Фохт схватил стакан и полил скатерть вином. Красная лужица растеклась по ткани. Покачиваясь на стуле, Фохт смотрел на нее не отрываясь, выпятив губы.
– Вот так мы должны были залить кровью все те места, где появлялась зараза… Понимаешь, залить?.. Море чтоб было… красное море! Только тогда мы могли построить свое правое, настоящее, когда вся падаль утонула бы в крови… Тут… тут! – он неверно ткнул пальцем в красную лужу. На его губах вспухали слюнявые пузыри.
– Ну-ну, не так кровожадно, голуба. Давай-ка собираться. Мне пора… Как же насчет дельца?.. Сошлись?
– Опять ты насчет дела… При чем тут дело? Я дал себе слово больше никогда не садиться в самолет. Понимаешь, никогда?.. Вот ты, усатый, наверно, даже не сидел в самолете? Ну, говори же: сидел или нет?
– Зачем мне?
– Вот, вот – зачем?.. А зачем мне? Чтобы опять встретиться в воздухе с малым, который будет думать только о том, как бы всадить мне в брюхо пулеметную очередь?

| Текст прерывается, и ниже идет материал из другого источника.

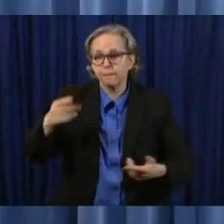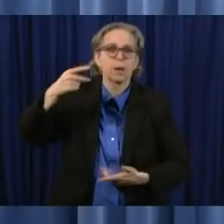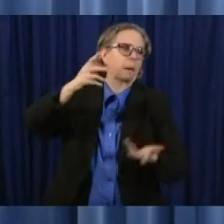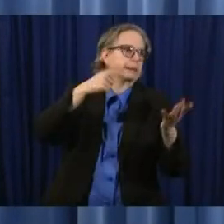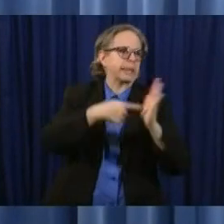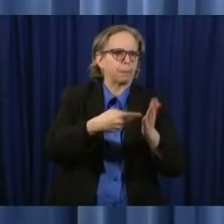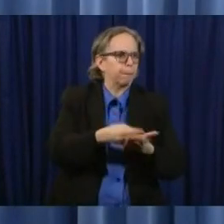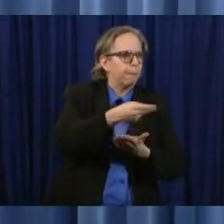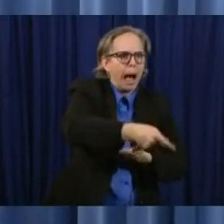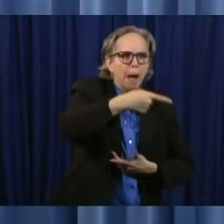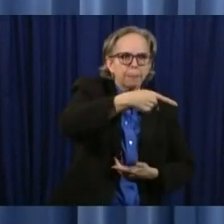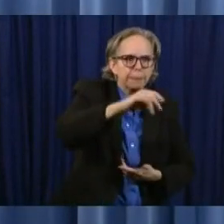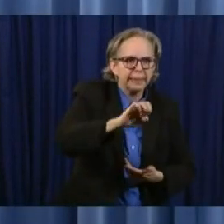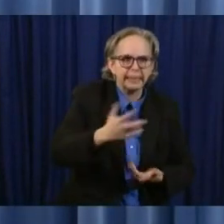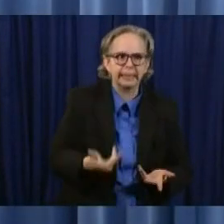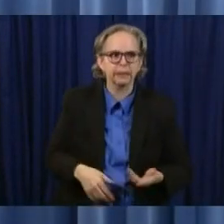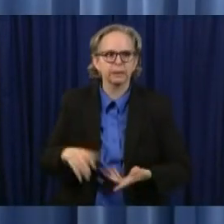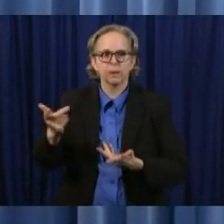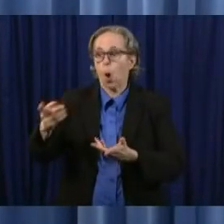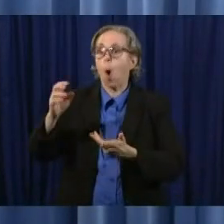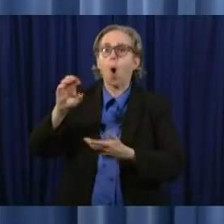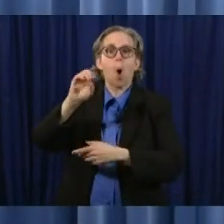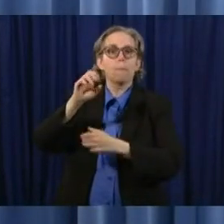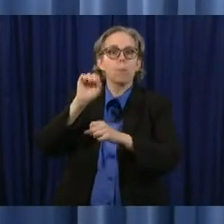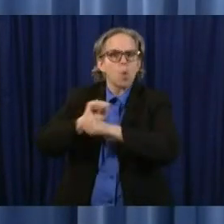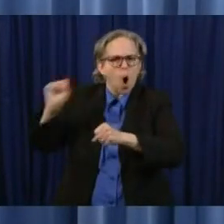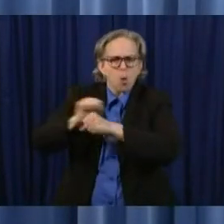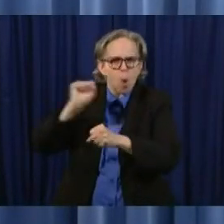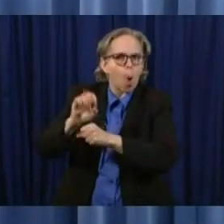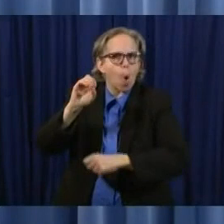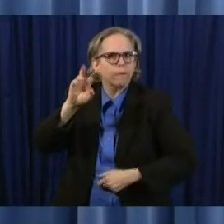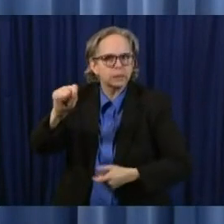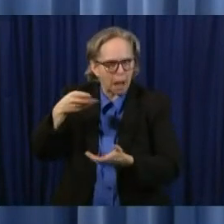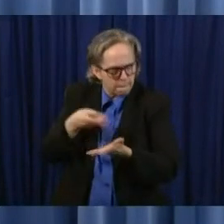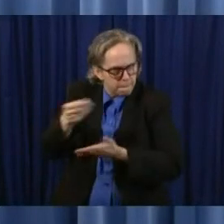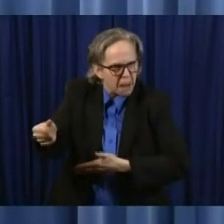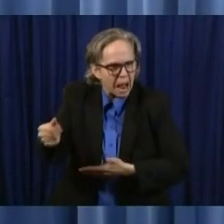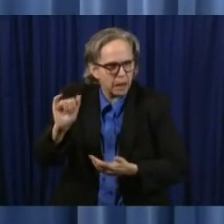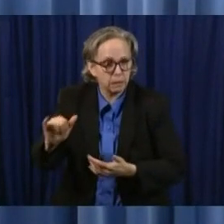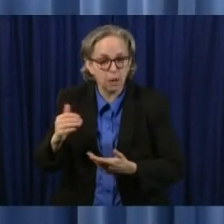costs new technology for virtual court hearings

– Э, голуба… А ля герр, комм а ля герр!
– Брось оперетку! – Фохт сердито стукнул по столу кулаком. – Это единственное, что ты запомнил из «Марго». Ну и молчи. Что ты понимаешь в войне! Портянки, одеяла, котелки?! Ну, теперь еще в придачу такие дураки, как я. Все, на чем делают деньги!
– Послушай!
– Нет, теперь уж ты слушай меня!..
Фохт сжал голову руками. Его бледное лицо с опущенными веками было как маска покойника. Некоторое время он покачивался из стороны в сторону. Потом открыл глаза и удивленно уставился на полковника.
– Значит, снова на самолет, снова в воздух? И все это за двести паршивых долларов, которых не берут ни на одной бирже мира?.. А ты понимаешь, что это значит – снова в самолет?.. Это же смерть! Почти наверняка смерть. А ты говоришь об этом, как о каком-то интендантском гешефте… Понимаешь ты это, крыса?.. Кр-рыса! – И он потянулся было к подуснику Косицына, но тот отстранил его руку, и она безжизненно повисла.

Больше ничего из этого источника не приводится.